- German theatrical poster
- Directed by: Mira Thiel
- Written by: Mira Thiel Judith Bonesky Friederich Oetker
- Starring: Anja Knauer Max von Thun
- Music by: Riad Abdel-Nabi
- Distributed by: Constantin Film
- Release date: 14 January 2016;
- Country: Germany
- Language: German

= Gut zu Vögeln =

2016 German romantic comedy film

Gut zu Vögeln is a German romantic comedy film directed by Mira Thiel and starring Anja Knauer and Max von Thun. Advertised as "an anti-romantic comedy", it was released in Germany on 14 January 2016.

The film's title is a sexual pun: in German, "Gut zu" means "good to", "Vögeln" means "birds", but the unisonous "vögeln" is a colloquialism for having coitus.

== Plot ==
Merlin is a young society reporter whose fiancé cancels their wedding shortly before the big day. Devastated, she lets her friends convince her to move into her brother's old room in a flat with two men, Jacob and Nuri. As she struggles to rebuild her life in the aftermath of the breakup, Jacob, a womanizing bartender with attachment issues, begins to coach her in the art of "short-term relationships". When the guys go on a trip to Mallorca, Merlin and her brother's pregnant girlfriend, Clara, decide to follow them and chaos ensues.

== Cast ==

- Anja Knauer as Merlin
- Max von Thun as Jacob
- Max Giermann as Simon
- Katharina Schlothauer as Clara
- Samy Challah as Nuri
- Ulrich Gebauer as Lillith
- Kai Wiesinger as Tillmann
- Christian Tramitz as Lord Bradbory
- Oliver Kalkofe as Dr.
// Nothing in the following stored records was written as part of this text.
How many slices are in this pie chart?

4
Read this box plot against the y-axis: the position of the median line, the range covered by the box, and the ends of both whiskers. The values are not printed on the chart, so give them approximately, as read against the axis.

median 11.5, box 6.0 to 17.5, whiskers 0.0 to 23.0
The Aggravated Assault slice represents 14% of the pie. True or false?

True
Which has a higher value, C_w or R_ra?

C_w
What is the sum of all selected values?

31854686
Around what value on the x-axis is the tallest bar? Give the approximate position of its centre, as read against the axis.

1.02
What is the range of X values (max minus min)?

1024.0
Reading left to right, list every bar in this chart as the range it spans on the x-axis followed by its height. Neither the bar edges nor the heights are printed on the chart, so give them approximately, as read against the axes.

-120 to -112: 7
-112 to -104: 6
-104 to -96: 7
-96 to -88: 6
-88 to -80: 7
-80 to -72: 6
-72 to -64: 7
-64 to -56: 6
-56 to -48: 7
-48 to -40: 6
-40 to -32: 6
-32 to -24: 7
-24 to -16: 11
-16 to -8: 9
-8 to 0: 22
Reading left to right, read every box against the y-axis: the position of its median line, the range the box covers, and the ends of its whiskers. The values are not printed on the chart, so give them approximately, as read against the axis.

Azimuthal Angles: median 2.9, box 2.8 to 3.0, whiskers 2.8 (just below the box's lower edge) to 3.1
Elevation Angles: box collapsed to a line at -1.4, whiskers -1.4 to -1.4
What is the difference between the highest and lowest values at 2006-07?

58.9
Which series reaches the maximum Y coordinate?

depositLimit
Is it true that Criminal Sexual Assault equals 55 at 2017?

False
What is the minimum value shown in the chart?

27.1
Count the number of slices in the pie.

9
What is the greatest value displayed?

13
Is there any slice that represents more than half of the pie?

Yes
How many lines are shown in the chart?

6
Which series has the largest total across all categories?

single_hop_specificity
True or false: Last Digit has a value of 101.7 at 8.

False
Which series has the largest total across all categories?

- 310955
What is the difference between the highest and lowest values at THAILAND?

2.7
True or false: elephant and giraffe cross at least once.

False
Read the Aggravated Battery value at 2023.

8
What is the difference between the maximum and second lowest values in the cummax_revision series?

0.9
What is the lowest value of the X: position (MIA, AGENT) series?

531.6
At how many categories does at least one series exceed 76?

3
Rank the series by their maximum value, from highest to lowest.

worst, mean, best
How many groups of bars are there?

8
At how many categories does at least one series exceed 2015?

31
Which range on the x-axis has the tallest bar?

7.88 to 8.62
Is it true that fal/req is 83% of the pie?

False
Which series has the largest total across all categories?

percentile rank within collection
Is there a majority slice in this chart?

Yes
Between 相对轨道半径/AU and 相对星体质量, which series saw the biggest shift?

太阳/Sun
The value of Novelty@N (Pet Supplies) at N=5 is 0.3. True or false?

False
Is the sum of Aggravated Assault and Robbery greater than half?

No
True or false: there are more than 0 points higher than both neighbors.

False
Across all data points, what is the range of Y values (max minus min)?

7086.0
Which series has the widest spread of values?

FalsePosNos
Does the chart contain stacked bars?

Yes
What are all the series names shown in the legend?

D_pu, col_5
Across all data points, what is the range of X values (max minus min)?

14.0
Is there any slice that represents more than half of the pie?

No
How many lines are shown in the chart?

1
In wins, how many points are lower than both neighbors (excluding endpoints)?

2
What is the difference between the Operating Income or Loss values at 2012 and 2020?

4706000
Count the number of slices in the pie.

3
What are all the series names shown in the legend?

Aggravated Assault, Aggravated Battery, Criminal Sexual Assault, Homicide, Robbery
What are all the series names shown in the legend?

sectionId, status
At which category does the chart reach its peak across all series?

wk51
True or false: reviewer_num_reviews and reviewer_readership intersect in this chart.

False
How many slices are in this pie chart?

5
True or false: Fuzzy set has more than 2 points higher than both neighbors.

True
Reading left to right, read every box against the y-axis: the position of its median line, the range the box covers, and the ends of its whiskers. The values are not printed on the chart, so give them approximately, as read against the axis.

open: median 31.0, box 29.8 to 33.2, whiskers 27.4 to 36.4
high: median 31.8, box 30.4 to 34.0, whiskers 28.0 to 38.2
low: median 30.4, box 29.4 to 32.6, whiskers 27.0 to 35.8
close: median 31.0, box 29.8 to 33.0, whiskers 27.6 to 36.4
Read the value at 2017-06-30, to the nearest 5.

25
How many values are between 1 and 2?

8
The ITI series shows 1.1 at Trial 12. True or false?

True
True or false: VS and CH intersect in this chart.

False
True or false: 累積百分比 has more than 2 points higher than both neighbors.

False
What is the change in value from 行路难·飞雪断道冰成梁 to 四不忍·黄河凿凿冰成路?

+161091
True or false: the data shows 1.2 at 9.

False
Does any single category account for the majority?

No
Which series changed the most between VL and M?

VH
Adam
- Jochen Nickel as Gunnar
- Sonja Kirchberger as Sonja
- Joyce Ilg as Hannah
- Birte Glang as Nessi
- Anna Julia Kapfelsperger as Sue
- Hasan Ali Mete as Nuri's Dad
- Özay Fecht as Nuri's Mom
- Markus Knüfken as J.T.
- Susan Sideropoulos as Sandy
- Megan Gay as Jil Hagen
- Frederic Heidorn as Hulk
- Livia Matthes as Maja
- Lotto King Karl as DJ Holger

Jürgen Vogel has an uncredited cameo appearance in the film.

== Production ==
Gut zu Vögeln was produced by Viafilm in cooperation with Rat Pack Filmproduktion and Constantin Film Produktion.

The script was co-written by director Mira Thiel and her friend Judith Bonesky, based on their experiences as roommates in a student flat. The titular sexual pun was pinned on their refrigerator.

A first official trailer was released in mid-October 2015.